Subject: Problem with nfs server reboot causing exports to jumble


We're using the 2.6.18 x86_64 kernel (RH SL 5.1) with a NFS
v3 server and NFS v3 clients using the automounter with options
(rw,noatime,hard,intr,rsize=32768,wsize=32768,proto=tcp).

Our NFS server had several exports

/export/a/{files-a}
/export/b/{files-b}

these were mounted on various clients.

We then added a new mount and export without rebooting:

/export/a/{files-a}
/export/b/{files-b}
/export/c/{files-c}

All were visible on the clients, and everything was fine:

/nfs/a/{files-a}
/nfs/b/{files-b}
/nfs/c/{files-c}

Our NFS server then crashed, and rebooted. After reboot the
clients then had:

/nfs/a/{files-c}
/nfs/b/{files-a}
/nfs/c/{files-b}

Note the files correspond to the wrong exports. Remounting
on every client fixed the problem - once we realized what
was going on! (files-a/b/c were all similar so it wasn't
immediately aparent)

My speculation is the reboot changed some enumeration
causing a mismatch between the clients and servers.

This is a new one by me - is this a known issue, and if so
is a patch available?

Other than patching, are there any precautions we can take
to avoid this in the future? (Other than not crashing the
server, which we'd be happy to not to do. :)

Thanks


2010-02-25 20:06:07

by Ben Myers

[permalink] [raw]
Subject: Re: Problem with nfs server reboot causing exports to jumble

Wilson,

On Thu, Feb 25, 2010 at 02:29:10PM -0500, Wilson Snyder wrote:
>
> We're using the 2.6.18 x86_64 kernel (RH SL 5.1) with a NFS
> v3 server and NFS v3 clients using the automounter with options
> (rw,noatime,hard,intr,rsize=32768,wsize=32768,proto=tcp).
>
> Our NFS server had several exports
>
> /export/a/{files-a}
> /export/b/{files-b}
>
> these were mounted on various clients.
>
> We then added a new mount and export without rebooting:
>
> /export/a/{files-a}
> /export/b/{files-b}
> /export/c/{files-c}
>
> All were visible on the clients, and everything was fine:
>
> /nfs/a/{files-a}
> /nfs/b/{files-b}
> /nfs/c/{files-c}
>
> Our NFS server then crashed, and rebooted. After reboot the
> clients then had:
>
> /nfs/a/{files-c}
> /nfs/b/{files-a}
> /nfs/c/{files-b}
>
> Note the files correspond to the wrong exports. Remounting
> on every client fixed the problem - once we realized what
> was going on! (files-a/b/c were all similar so it wasn't
> immediately aparent)
>
> My speculation is the reboot changed some enumeration
> causing a mismatch between the clients and servers.
>
> This is a new one by me - is this a known issue, and if so
> is a patch available?
============================================================
* **Check your understanding**:
• A. Answer these from the NFS thread:
(i) Which kernel version is the setup using?
(ii) After the server rebooted, which files did the clients see under /nfs/a?
(iii) What fixed the problem?
• B. Copy the NFS thread from "Other than patching, are" to "not to do. :)".

* **Data**:
============================================================
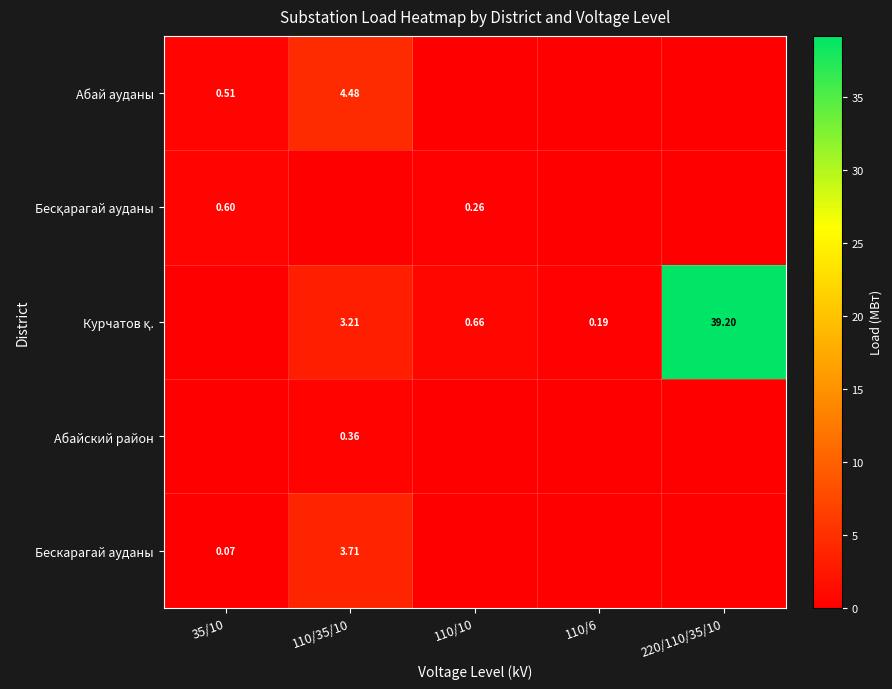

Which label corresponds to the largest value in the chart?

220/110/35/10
============================================================
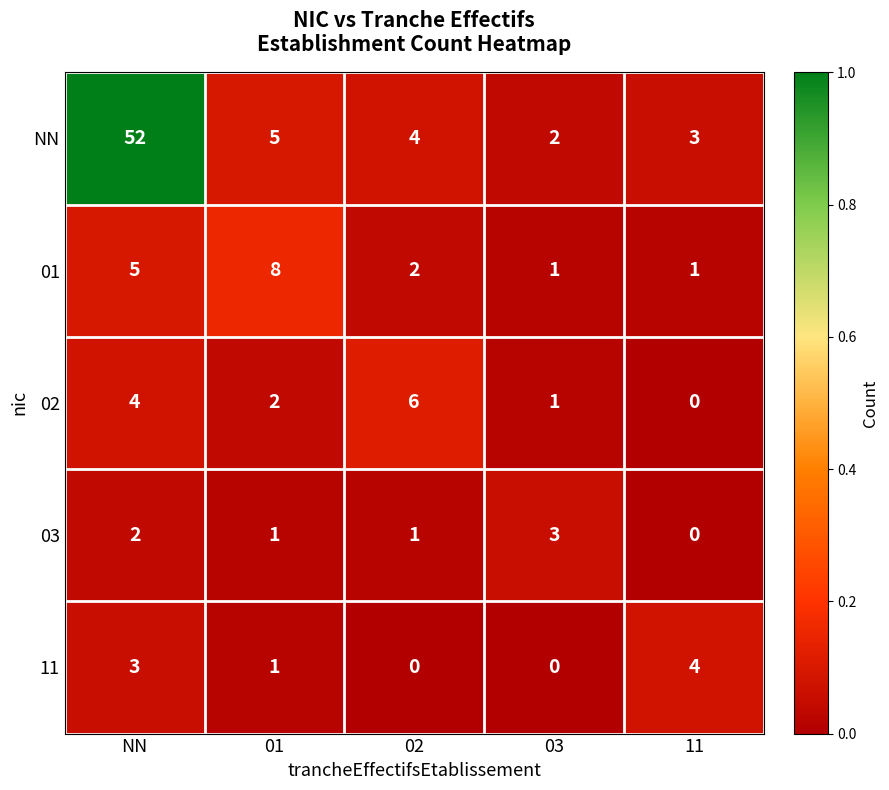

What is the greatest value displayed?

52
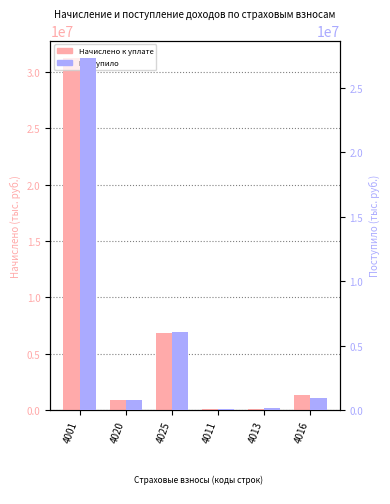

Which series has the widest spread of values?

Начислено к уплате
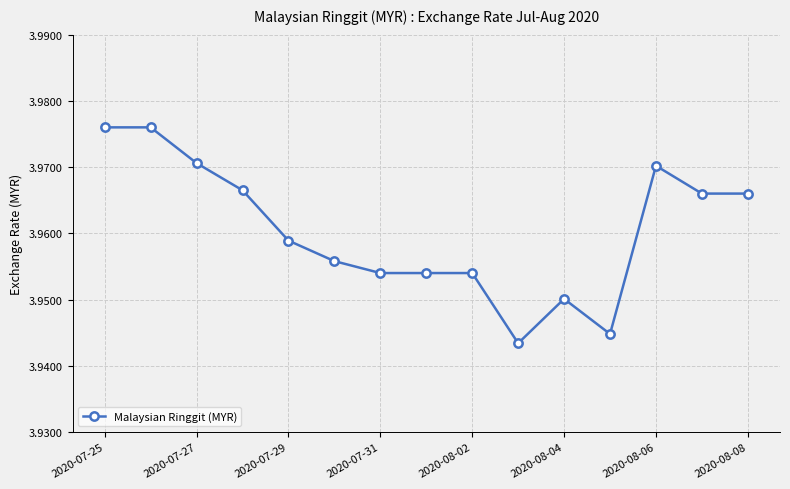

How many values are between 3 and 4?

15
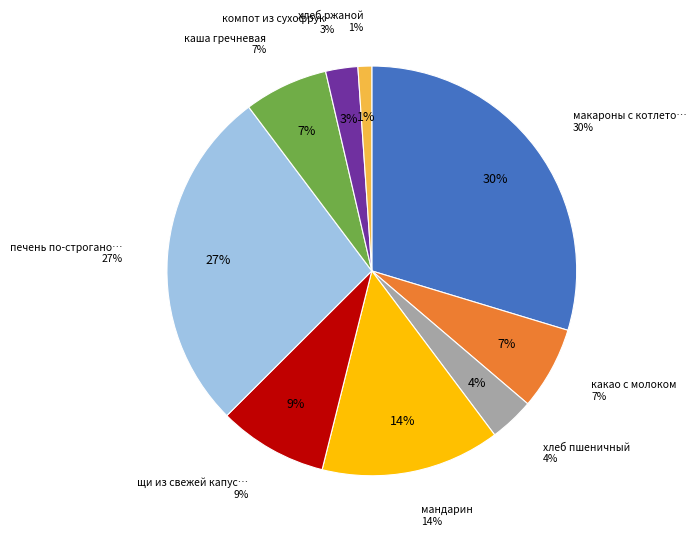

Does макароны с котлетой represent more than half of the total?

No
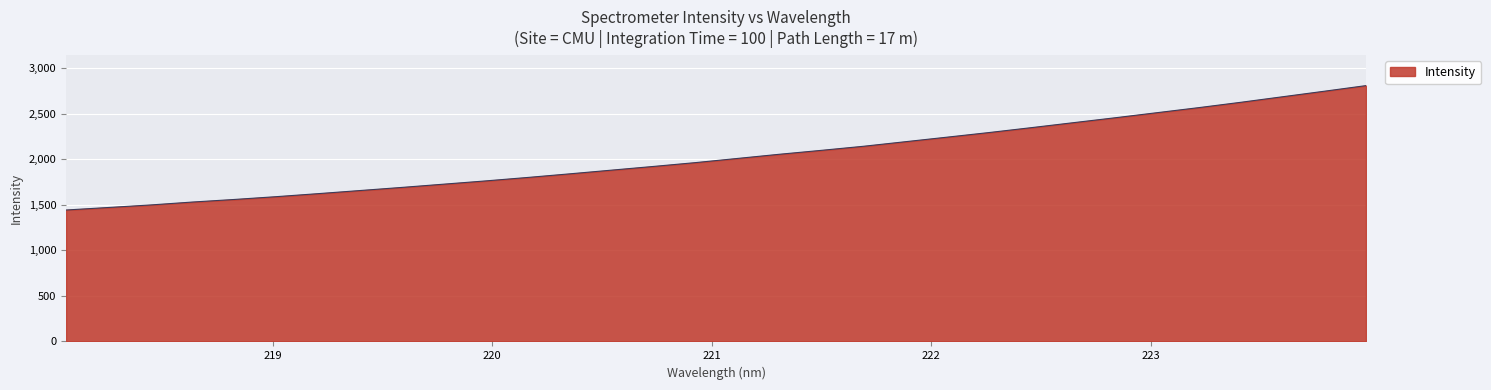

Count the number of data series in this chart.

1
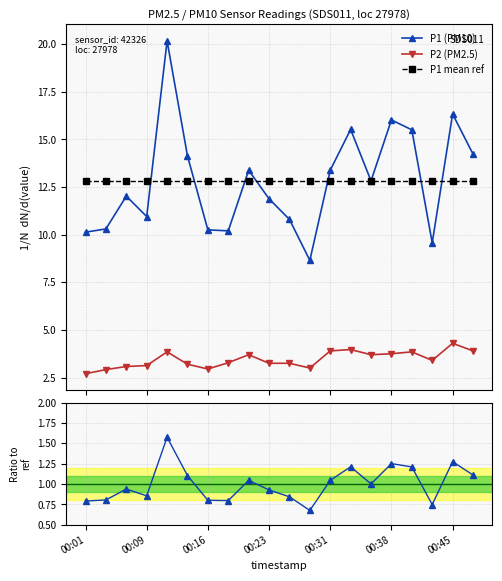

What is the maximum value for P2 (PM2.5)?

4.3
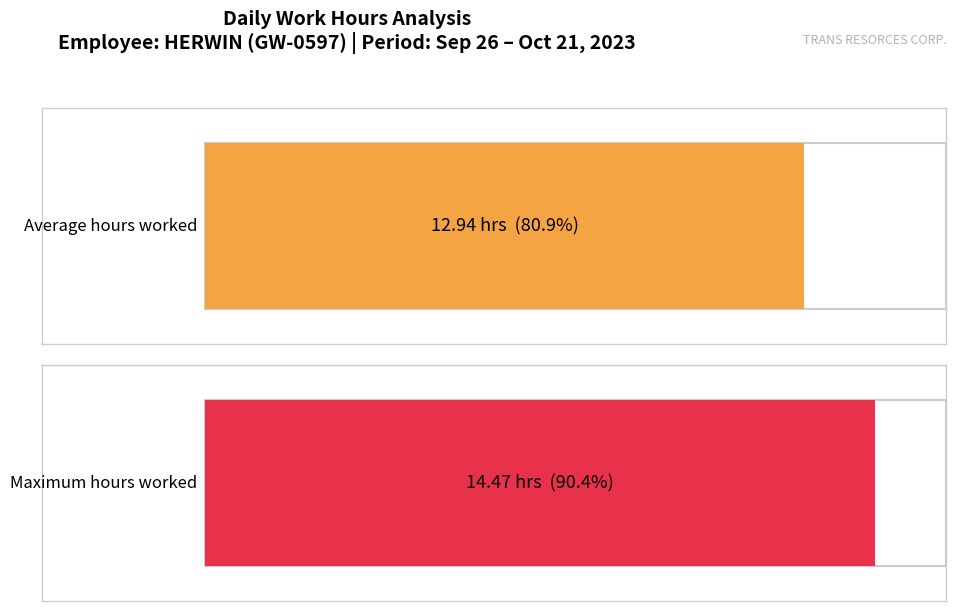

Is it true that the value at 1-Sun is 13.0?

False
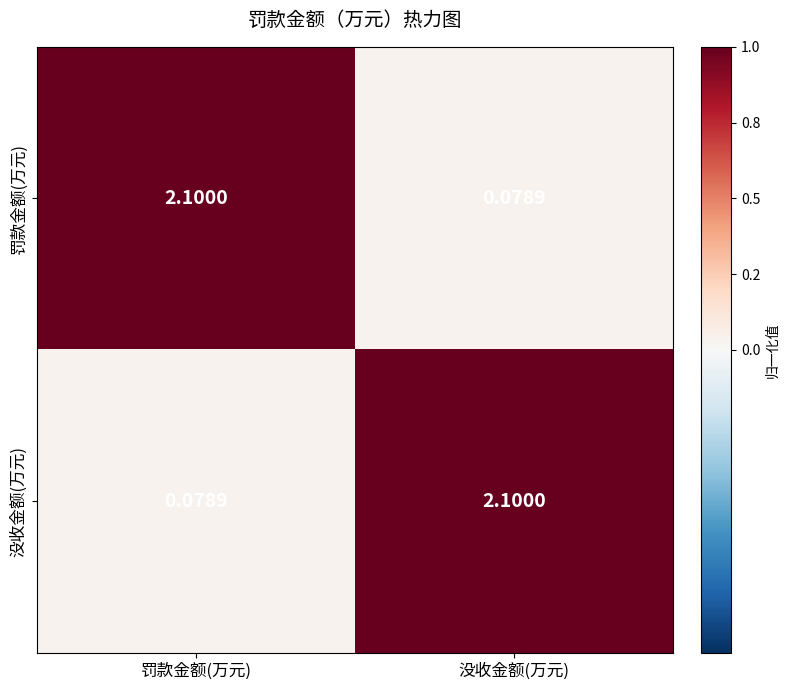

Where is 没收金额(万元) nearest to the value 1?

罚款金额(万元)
============================================================
* **Answers to the problems**:
• A.
(i) The 2.6.18 x86_64 kernel (RH SL 5.1).
(ii) files-c.
(iii) Remounting on every client.

• B.
Other than patching, are there any precautions we can take
to avoid this in the future? (Other than not crashing the
server, which we'd be happy to not to do. :)